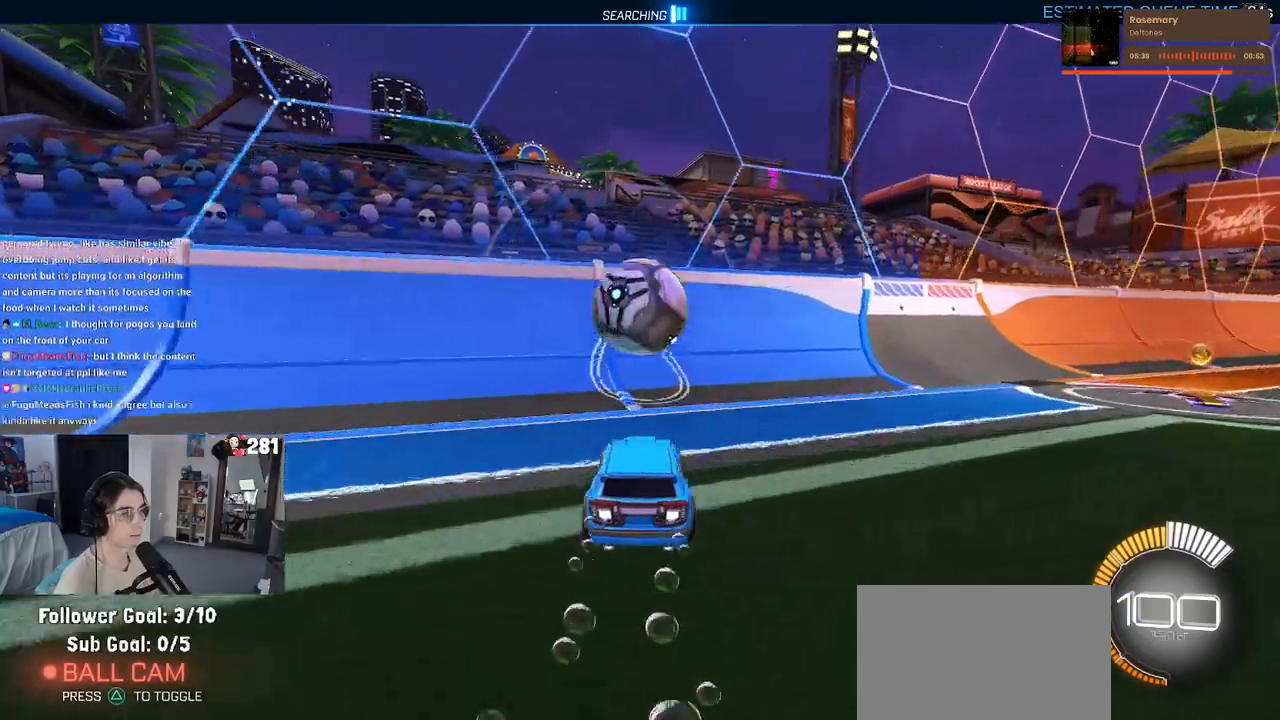
{"buttons": [], "left_stick": "center", "right_stick": "center", "events": []}
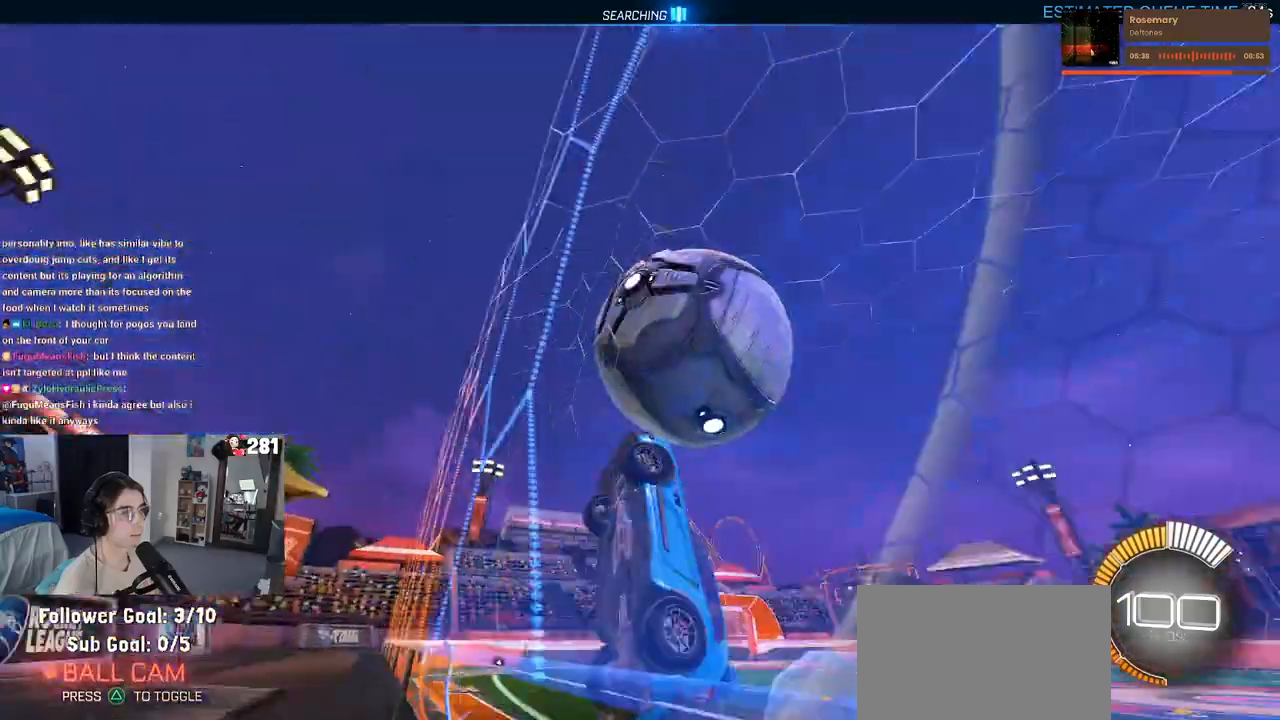
{"buttons": [], "left_stick": "down-right", "right_stick": "center", "events": [[33, "left_stick", "right"], [183, "CROSS", "down"], [317, "left_stick", "center"], [333, "CROSS", "up"], [433, "left_stick", "down-right"]]}
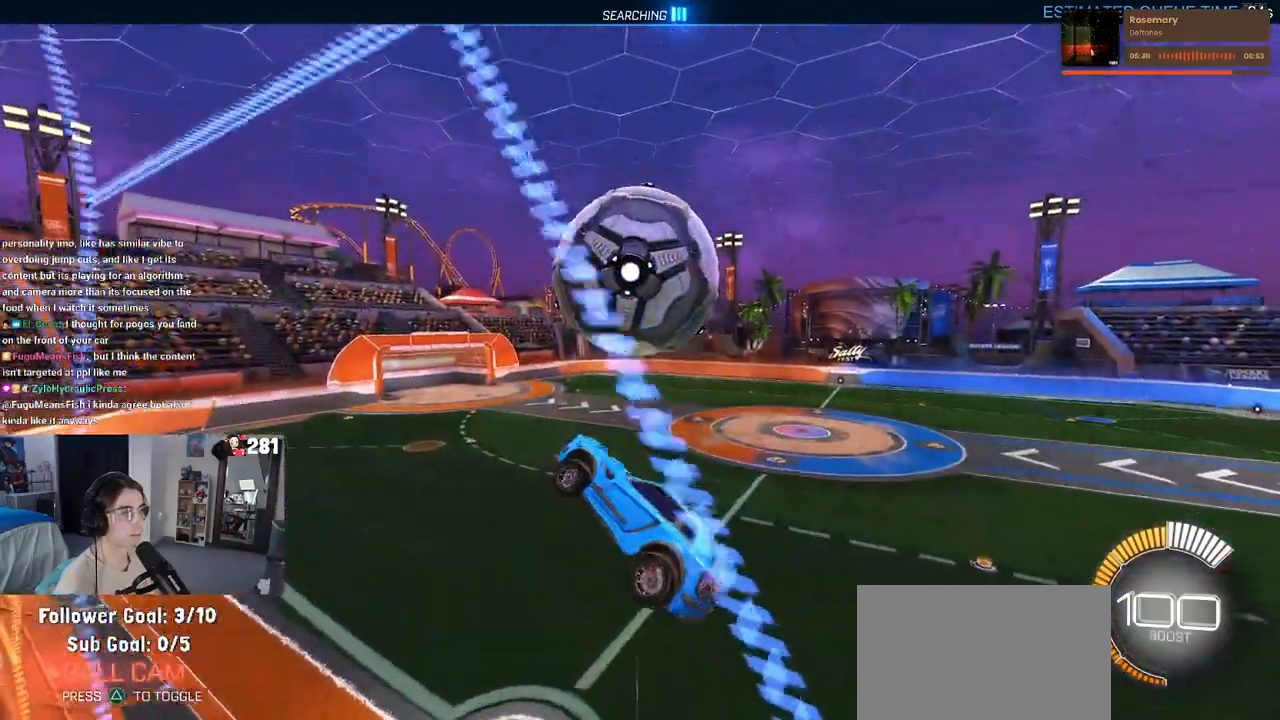
{"buttons": [], "left_stick": "down-left", "right_stick": "center", "events": [[283, "left_stick", "center"], [333, "left_stick", "left"], [417, "left_stick", "down-left"]]}
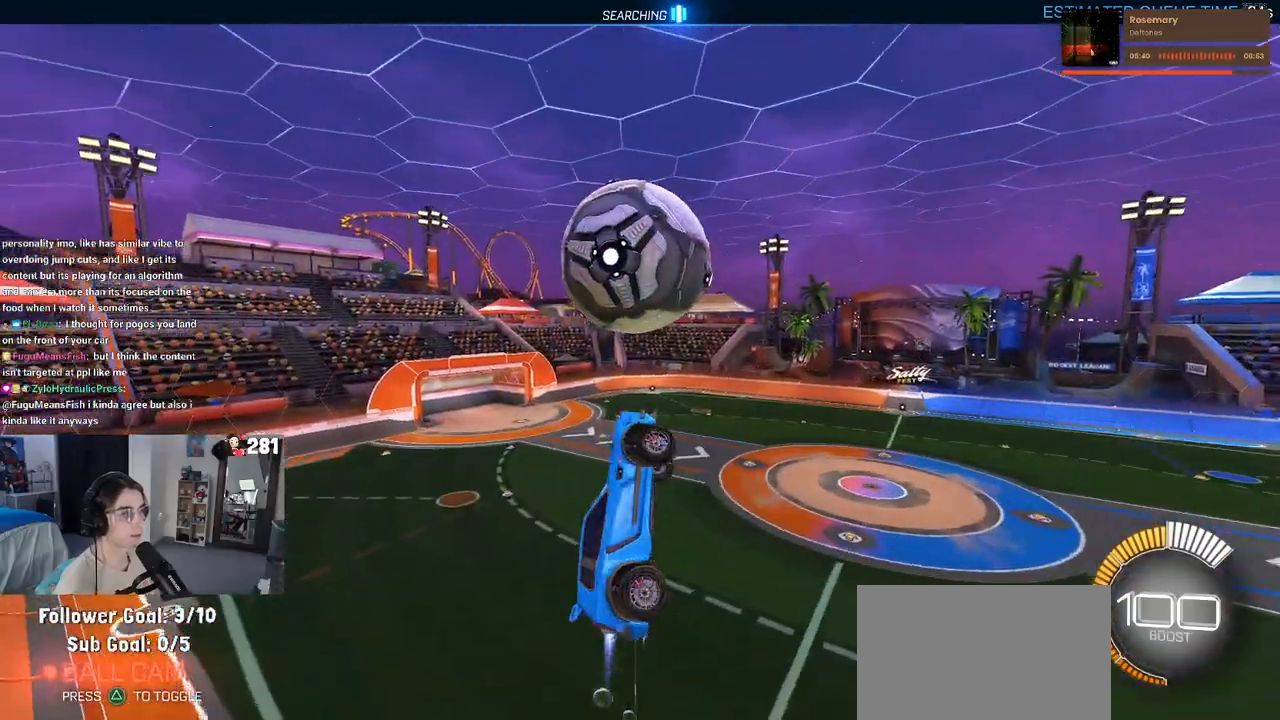
{"buttons": [], "left_stick": "center", "right_stick": "center", "events": [[183, "left_stick", "down"], [367, "left_stick", "center"]]}
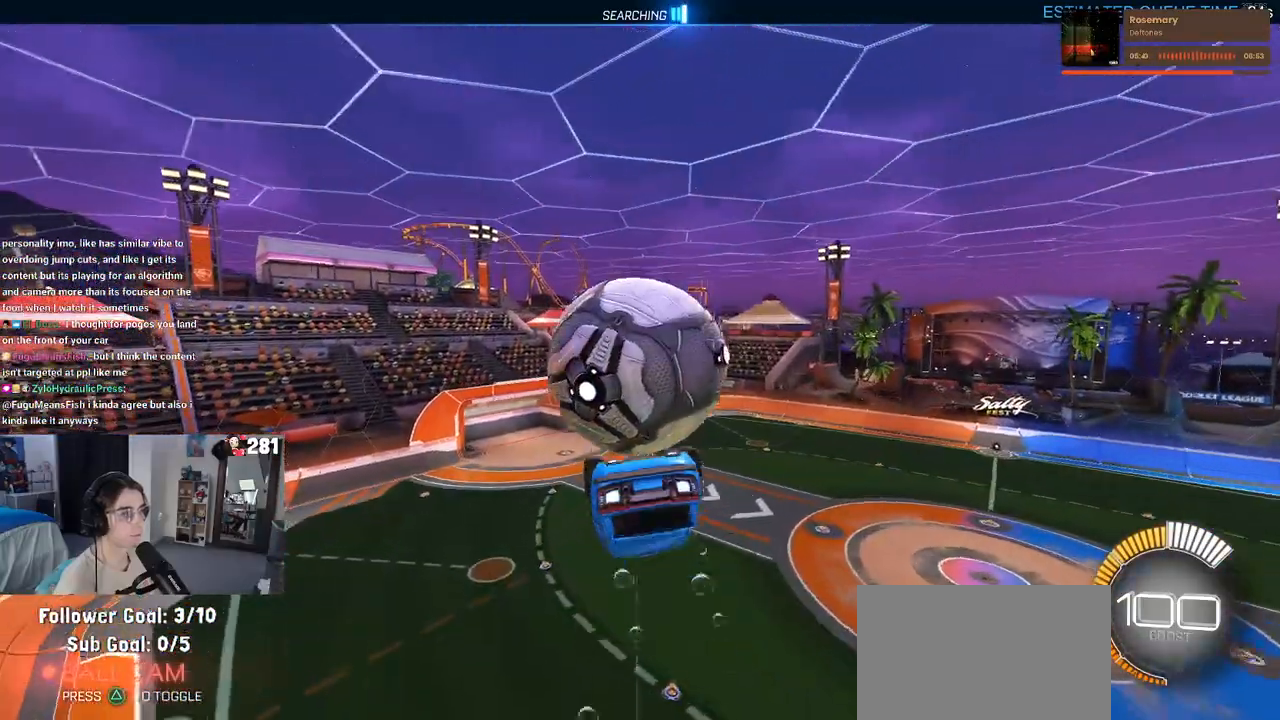
{"buttons": [], "left_stick": "down-left", "right_stick": "center", "events": [[167, "left_stick", "left"], [367, "left_stick", "down-left"]]}
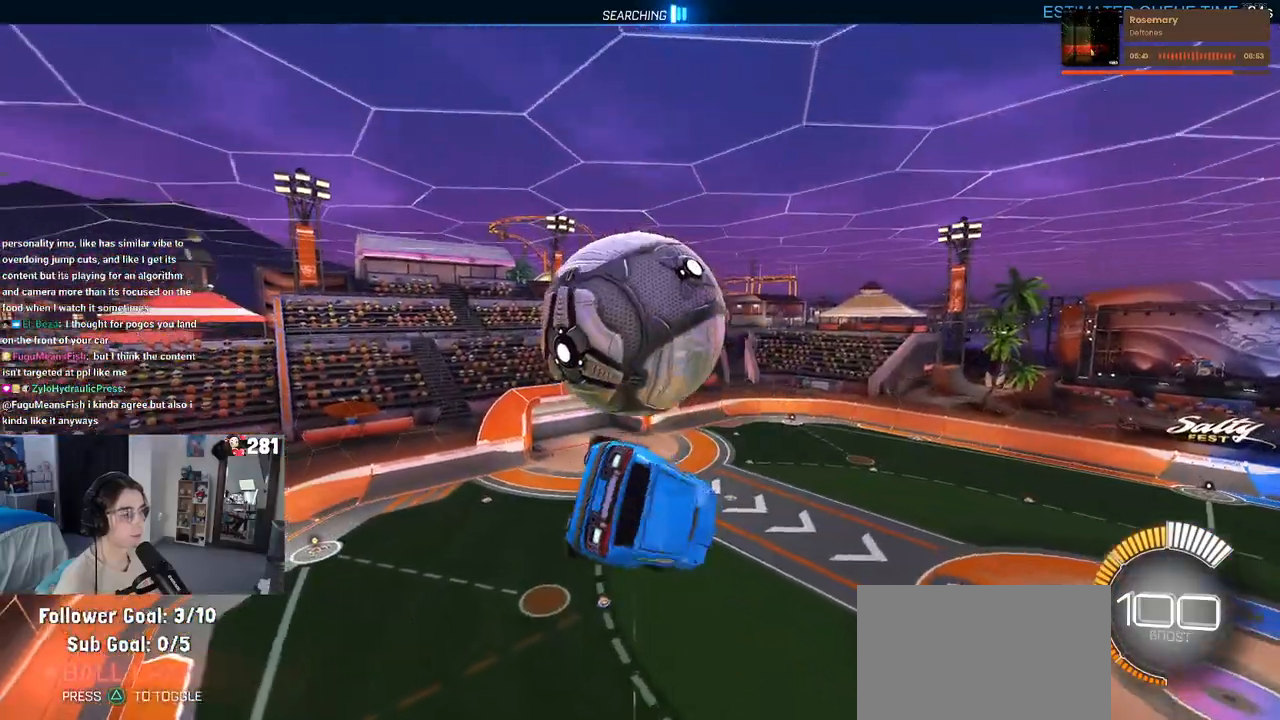
{"buttons": [], "left_stick": "up-right", "right_stick": "center", "events": [[17, "left_stick", "down"], [117, "left_stick", "down-right"], [483, "left_stick", "up-right"]]}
-------------------------
▶ **What to do**: Only the text of the entries above is to be given again, exactly, with the pictures left out.

▶ **Solution to the problem**:
{"buttons": [], "left_stick": "center", "right_stick": "center", "events": []}
{"buttons": [], "left_stick": "down-right", "right_stick": "center", "events": [[33, "left_stick", "right"], [183, "CROSS", "down"], [317, "left_stick", "center"], [333, "CROSS", "up"], [433, "left_stick", "down-right"]]}
{"buttons": [], "left_stick": "down-left", "right_stick": "center", "events": [[283, "left_stick", "center"], [333, "left_stick", "left"], [417, "left_stick", "down-left"]]}
{"buttons": [], "left_stick": "center", "right_stick": "center", "events": [[183, "left_stick", "down"], [367, "left_stick", "center"]]}
{"buttons": [], "left_stick": "down-left", "right_stick": "center", "events": [[167, "left_stick", "left"], [367, "left_stick", "down-left"]]}
{"buttons": [], "left_stick": "up-right", "right_stick": "center", "events": [[17, "left_stick", "down"], [117, "left_stick", "down-right"], [483, "left_stick", "up-right"]]}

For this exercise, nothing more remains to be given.